Para aprofundar esse mergulho, a turma conheceu a famosa série Sardinhas, do artista português Rafael Bordallo Pinheiro. Inspiradas por suas cores, formas e texturas marcantes, as crianças colocaram a mão na massa e modelaram suas próprias sardinhas em tridimensional, unindo o brincar e o criar em uma vivência rica e cheia de significados.

Mapeando Percursos

Turma do Corpo (TCT)

​A turma está se dedicando à finalização dos trabalhos para a Mostra de Artes. Neste período, as crianças conheceram o artista Lenny Maughan, cujo trabalho consiste em transformar percursos de corridas em formas artísticas. Inspirando-se nessa referência, realizaram uma intervenção gráfica sobre um mapa. Agora, aproveitando a ida semanal à pracinha, a turma está na expectativa de rastrear o próprio deslocamento, tal como faz Maughan, e observar no mapa o desenho gerado por esse percurso.

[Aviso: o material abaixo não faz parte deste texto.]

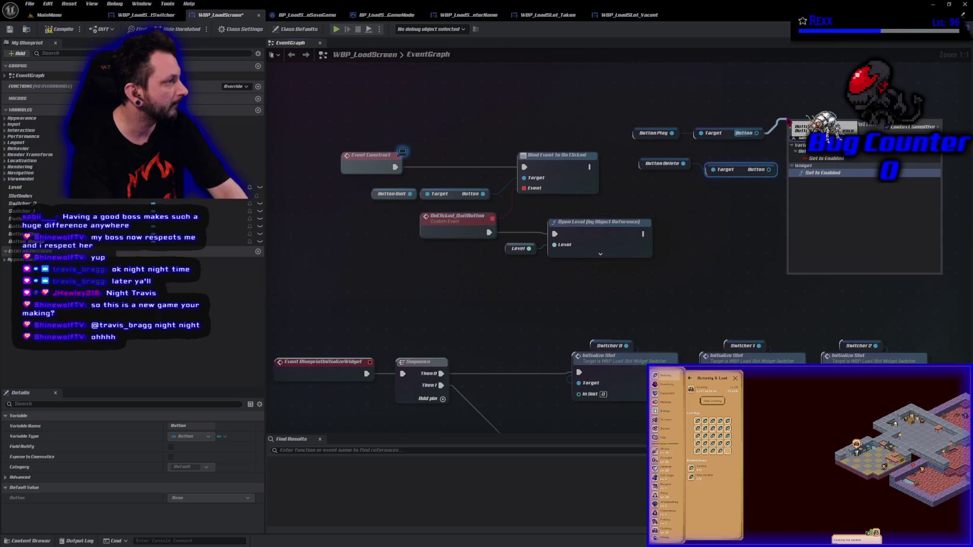
key("Return")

Em breve traremos notícias!

Dias Especiais

Turma da Bola (TDT)

A Turma da Bola recebeu uma visita pra lá de especial! Cecília, vovó da Maria, veio nos ajudar na construção de um trabalho coletivo feito com argila, inspirado na obra do artista americano Hank Willis Thomas. Durante esse encontro, as crianças conheceram ferramentas, manusearam a argila e acompanharam atentas todas as explicações da vovó Cecília sobre a modelagem das esferas. Foi uma experiência muito rica, na qual o grupo pôde ter contato direto com o barro, esse material tão potente de sensações, memórias e possibilidades expressivas. Outro momento marcante foi o nosso passeio ao Clube de Regatas do Flamengo. Chegando ao destino, a turma conheceu de perto diversas modalidades esportivas, como Remo, Judô, Ginástica Artística, Basquete e Natação. As crianças puderam acompanhar o treinamento de atletas em tempo real, além de visitar o museu. A saída pedagógica fortaleceu o diálogo sobre os Jogos Olímpicos e a diversidade de modalidades presentes nessa grande competição, que reúne atletas e culturas dos cinco continentes.

Nesta nova trajetória, contamos com a parceria essencial de vocês! Convidamos as famílias a conversarem em casa com as crianças sobre o tema: Vocês praticam ou gostam de assistir a algum esporte juntos? Há algum atleta que admiram ou alguma memória olímpica marcante na família? Fotos, livros, reportagens, artigos esportivos ou objetos que possam fomentar e enriquecer ainda mais as nossas descobertas sobre as Olimpíadas serão muito bem-vindos!